Qui peut répondre concrètement à ces défis pour avancer ?
«Précédant les négociations entre États, appelées ou réclamées par la société civile dans ses diverses dimensions, c’est le secteur privé qui doit prendre et a pris l’initiative.
Car le point de départ, et le moteur de la relation, est l’économie. Les entreprises sont le point d’attache de cette réflexion, elles ont la connaissance de l’économie réelle et de ses perspectives, elles ont des relations libres avec les gouvernements. L’intérêt du secteur privé pour cette prospective a été affirmé par certaines déclarations de ses dirigeants. Cet intérêt a pris diverses dimensions, dont une étude de la Fondation Idea de la Chambre de commerce (document n° 13 de novembre 2019).»
Quelles pistes pour réorganiser un espace transfrontalier plus cohérent ?
«Je vois deux lignes fortes. Tout d’abord, il faudrait une nouvelle consultation informelle autour de l’étude du think tank Idea, permettant à celui-ci de formuler un nouveau texte pour 2021 et de choisir entre les trois dimensions territoriales proposées pour la concertation en fonction de la proportion de frontaliers dans l’emploi.
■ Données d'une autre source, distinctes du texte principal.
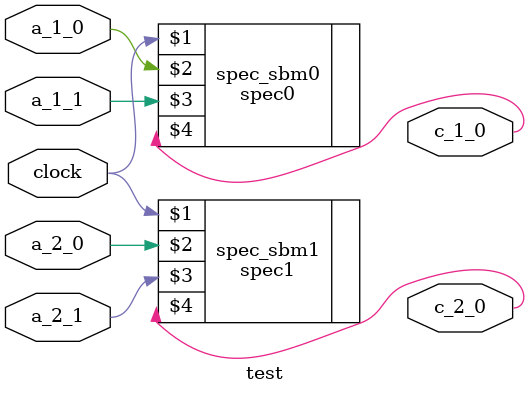
<source format=v>
module test(
clock,a_1_0,a_1_1,a_2_0,a_2_1,c_1_0,c_2_0);
input clock,a_1_0,a_1_1,a_2_0,a_2_1;
output c_1_0,c_2_0;
spec0 spec_sbm0(clock, a_1_0,a_1_1,c_1_0);
spec1 spec_sbm1(clock, a_2_0,a_2_1,c_2_0);
endmodule

</source>
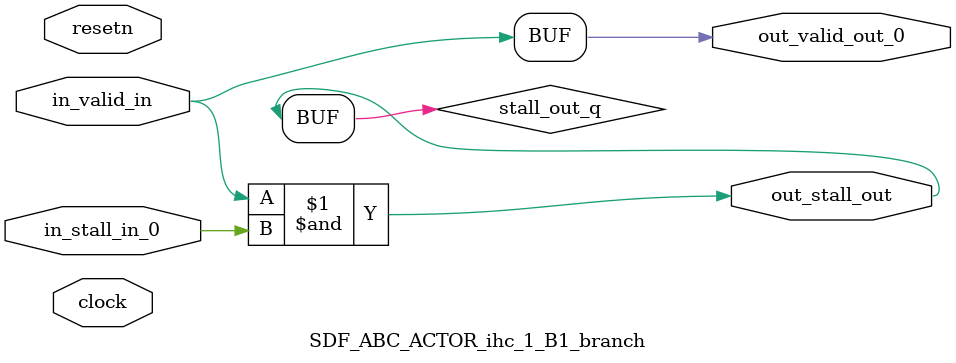
<source format=sv>



(* altera_attribute = "-name AUTO_SHIFT_REGISTER_RECOGNITION OFF; -name MESSAGE_DISABLE 10036; -name MESSAGE_DISABLE 10037; -name MESSAGE_DISABLE 14130; -name MESSAGE_DISABLE 14320; -name MESSAGE_DISABLE 15400; -name MESSAGE_DISABLE 14130; -name MESSAGE_DISABLE 10036; -name MESSAGE_DISABLE 12020; -name MESSAGE_DISABLE 12030; -name MESSAGE_DISABLE 12010; -name MESSAGE_DISABLE 12110; -name MESSAGE_DISABLE 14320; -name MESSAGE_DISABLE 13410; -name MESSAGE_DISABLE 113007; -name MESSAGE_DISABLE 10958" *)
module SDF_ABC_ACTOR_ihc_1_B1_branch (
    input wire [0:0] in_stall_in_0,
    input wire [0:0] in_valid_in,
    output wire [0:0] out_stall_out,
    output wire [0:0] out_valid_out_0,
    input wire clock,
    input wire resetn
    );

    wire [0:0] stall_out_q;


    // stall_out(LOGICAL,6)
    assign stall_out_q = in_valid_in & in_stall_in_0;

    // out_stall_out(GPOUT,4)
    assign out_stall_out = stall_out_q;

    // out_valid_out_0(GPOUT,5)
    assign out_valid_out_0 = in_valid_in;

endmodule

</source>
Ce nouveau document devrait alors être soumis aux autres organismes du secteur privé luxembourgeois et au sein du Conseil économique et social (CES). Ce document serait ensuite transmis pour information au gouvernement luxembourgeois qui pourrait reprendre l’initiative, ou simplement faire ses observations sur l’étude du think tank en l’encourageant à continuer.
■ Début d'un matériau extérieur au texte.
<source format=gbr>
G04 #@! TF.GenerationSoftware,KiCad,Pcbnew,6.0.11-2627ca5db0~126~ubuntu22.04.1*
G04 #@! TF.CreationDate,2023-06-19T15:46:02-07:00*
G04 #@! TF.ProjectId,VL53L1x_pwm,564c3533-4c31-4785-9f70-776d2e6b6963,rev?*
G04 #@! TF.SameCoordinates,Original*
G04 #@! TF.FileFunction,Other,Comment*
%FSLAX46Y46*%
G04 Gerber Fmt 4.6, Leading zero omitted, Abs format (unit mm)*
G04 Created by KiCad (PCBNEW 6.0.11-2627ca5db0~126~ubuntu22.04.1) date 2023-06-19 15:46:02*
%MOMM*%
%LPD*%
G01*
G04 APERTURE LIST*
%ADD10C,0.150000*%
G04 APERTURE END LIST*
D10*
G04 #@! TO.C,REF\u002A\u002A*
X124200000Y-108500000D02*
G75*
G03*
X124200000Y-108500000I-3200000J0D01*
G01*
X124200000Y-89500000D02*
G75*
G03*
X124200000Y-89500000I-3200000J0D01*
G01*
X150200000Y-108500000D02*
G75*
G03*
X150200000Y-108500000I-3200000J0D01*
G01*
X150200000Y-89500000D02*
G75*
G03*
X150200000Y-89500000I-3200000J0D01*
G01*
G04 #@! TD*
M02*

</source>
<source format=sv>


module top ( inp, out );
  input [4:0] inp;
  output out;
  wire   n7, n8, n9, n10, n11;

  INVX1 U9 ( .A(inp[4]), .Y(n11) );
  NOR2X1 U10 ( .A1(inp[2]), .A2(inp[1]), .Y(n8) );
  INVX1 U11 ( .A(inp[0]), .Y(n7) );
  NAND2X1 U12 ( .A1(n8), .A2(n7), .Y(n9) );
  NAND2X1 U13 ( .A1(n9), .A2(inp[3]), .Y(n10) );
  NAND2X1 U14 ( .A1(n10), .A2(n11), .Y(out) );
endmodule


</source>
Ensuite seulement pourraient s’engager une ou des conversations au-delà des frontières. Cette méthode aurait l’avantage de ne pas engager avant terme une négociation interinstitutionnelle ou entre États, et de laisser l’initiative au Grand-Duché. L’autre ligne forte est plus orientée sur la Belgique : il faut utiliser la nouvelle coopération entre pouvoirs publics offerte par les accords Benelux sur le GBCT (Groupement Benelux de coopération territoriale, une structure juridique reconnue au 1er janvier 2019 par les États du Benelux).»
Quels sont les blocages les plus forts à surmonter ?
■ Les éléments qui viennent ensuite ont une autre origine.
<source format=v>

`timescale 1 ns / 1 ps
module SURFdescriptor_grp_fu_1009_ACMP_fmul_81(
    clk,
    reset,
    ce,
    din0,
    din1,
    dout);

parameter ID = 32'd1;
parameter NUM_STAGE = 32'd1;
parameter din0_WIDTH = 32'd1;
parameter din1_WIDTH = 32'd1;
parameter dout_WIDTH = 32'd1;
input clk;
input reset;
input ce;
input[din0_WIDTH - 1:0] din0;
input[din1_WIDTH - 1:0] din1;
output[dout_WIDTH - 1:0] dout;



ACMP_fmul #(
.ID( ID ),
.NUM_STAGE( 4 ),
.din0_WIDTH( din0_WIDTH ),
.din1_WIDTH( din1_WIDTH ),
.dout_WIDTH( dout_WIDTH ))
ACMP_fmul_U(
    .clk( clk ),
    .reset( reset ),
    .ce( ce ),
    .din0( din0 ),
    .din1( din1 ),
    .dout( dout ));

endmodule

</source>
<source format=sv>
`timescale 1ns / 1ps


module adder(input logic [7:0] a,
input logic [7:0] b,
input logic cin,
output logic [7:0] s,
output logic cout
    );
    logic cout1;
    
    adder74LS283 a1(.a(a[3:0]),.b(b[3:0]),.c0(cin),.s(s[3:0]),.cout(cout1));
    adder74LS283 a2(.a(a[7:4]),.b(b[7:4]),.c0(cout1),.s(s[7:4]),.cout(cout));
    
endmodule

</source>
«Une certaine expérience géopolitique nous indique les pistes légitimes, mais pas toutes pertinentes… essayons. La première est la négociation interne entre le secteur privé et chaque État pour formuler des objectifs à négocier. La deuxième est la négociation directe entre États, sur suggestions demandées et pressions du secteur privé. La troisième est la négociation multilatérale qui multiplie les difficultés de la première. La quatrième est la concertation en Grande Région, qui concerne des territoires trop larges, pour lesquels la problématique ne concerne que des sous-régions périphériques ou des territoires sans administration ni organes de concertation existants. La cinquième serait de chercher le dialogue avec des organes politiques et des administrations encore à créer. La sixième est de chercher la coordination dans des ensembles où le gouvernement du Grand-Duché, qui détient les clés de la réussite, serait minorisé dans le territoire choisi pour la concertation et l’expérience.
Ces six pistes sont malheureusement lentes et compliquées à mettre en place. On en revient donc à la piste la plus ouverte – ou la moins fermée : d’abord la consultation ouverte entre le secteur privé (économique d’abord, social et culturel ensuite) du Grand-Duché et le gouvernement du Grand-Duché. Ensuite avec le secteur privé d’entités plus petites que le Grand-Duché mais aptes aux concertations régionales et interrégionales multiniveaux.»